**Task goal:** Write out every record in full, keeping each character exactly as it is.

• • • • • • •

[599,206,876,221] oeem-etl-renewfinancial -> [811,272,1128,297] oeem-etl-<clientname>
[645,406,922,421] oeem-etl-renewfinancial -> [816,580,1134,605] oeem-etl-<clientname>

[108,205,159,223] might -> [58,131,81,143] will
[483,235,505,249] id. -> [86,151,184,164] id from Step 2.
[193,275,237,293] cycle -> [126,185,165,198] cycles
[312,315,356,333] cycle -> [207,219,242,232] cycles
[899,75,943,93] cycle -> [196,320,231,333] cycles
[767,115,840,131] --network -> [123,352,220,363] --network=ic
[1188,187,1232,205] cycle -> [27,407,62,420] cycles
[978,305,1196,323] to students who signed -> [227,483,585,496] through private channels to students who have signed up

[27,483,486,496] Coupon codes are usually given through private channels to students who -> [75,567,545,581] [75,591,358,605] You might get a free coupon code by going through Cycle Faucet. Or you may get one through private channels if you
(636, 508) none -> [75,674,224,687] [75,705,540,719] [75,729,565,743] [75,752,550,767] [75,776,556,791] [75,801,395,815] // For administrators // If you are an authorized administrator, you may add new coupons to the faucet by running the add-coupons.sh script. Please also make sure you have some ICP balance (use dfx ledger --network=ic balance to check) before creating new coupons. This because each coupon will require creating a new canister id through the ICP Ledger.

• • • • • • •

**Solution below:**
[599,206,876,221] oeem-etl-renewfinancial -> [811,272,1128,297] oeem-etl-<clientname>
[645,406,922,421] oeem-etl-renewfinancial -> [816,580,1134,605] oeem-etl-<clientname>

[108,205,159,223] might -> [58,131,81,143] will
[483,235,505,249] id. -> [86,151,184,164] id from Step 2.
[193,275,237,293] cycle -> [126,185,165,198] cycles
[312,315,356,333] cycle -> [207,219,242,232] cycles
[899,75,943,93] cycle -> [196,320,231,333] cycles
[767,115,840,131] --network -> [123,352,220,363] --network=ic
[1188,187,1232,205] cycle -> [27,407,62,420] cycles
[978,305,1196,323] to students who signed -> [227,483,585,496] through private channels to students who have signed up

[27,483,486,496] Coupon codes are usually given through private channels to students who -> [75,567,545,581] [75,591,358,605] You might get a free coupon code by going through Cycle Faucet. Or you may get one through private channels if you
(636, 508) none -> [75,674,224,687] [75,705,540,719] [75,729,565,743] [75,752,550,767] [75,776,556,791] [75,801,395,815] // For administrators // If you are an authorized administrator, you may add new coupons to the faucet by running the add-coupons.sh script. Please also make sure you have some ICP balance (use dfx ledger --network=ic balance to check) before creating new coupons. This because each coupon will require creating a new canister id through the ICP Ledger.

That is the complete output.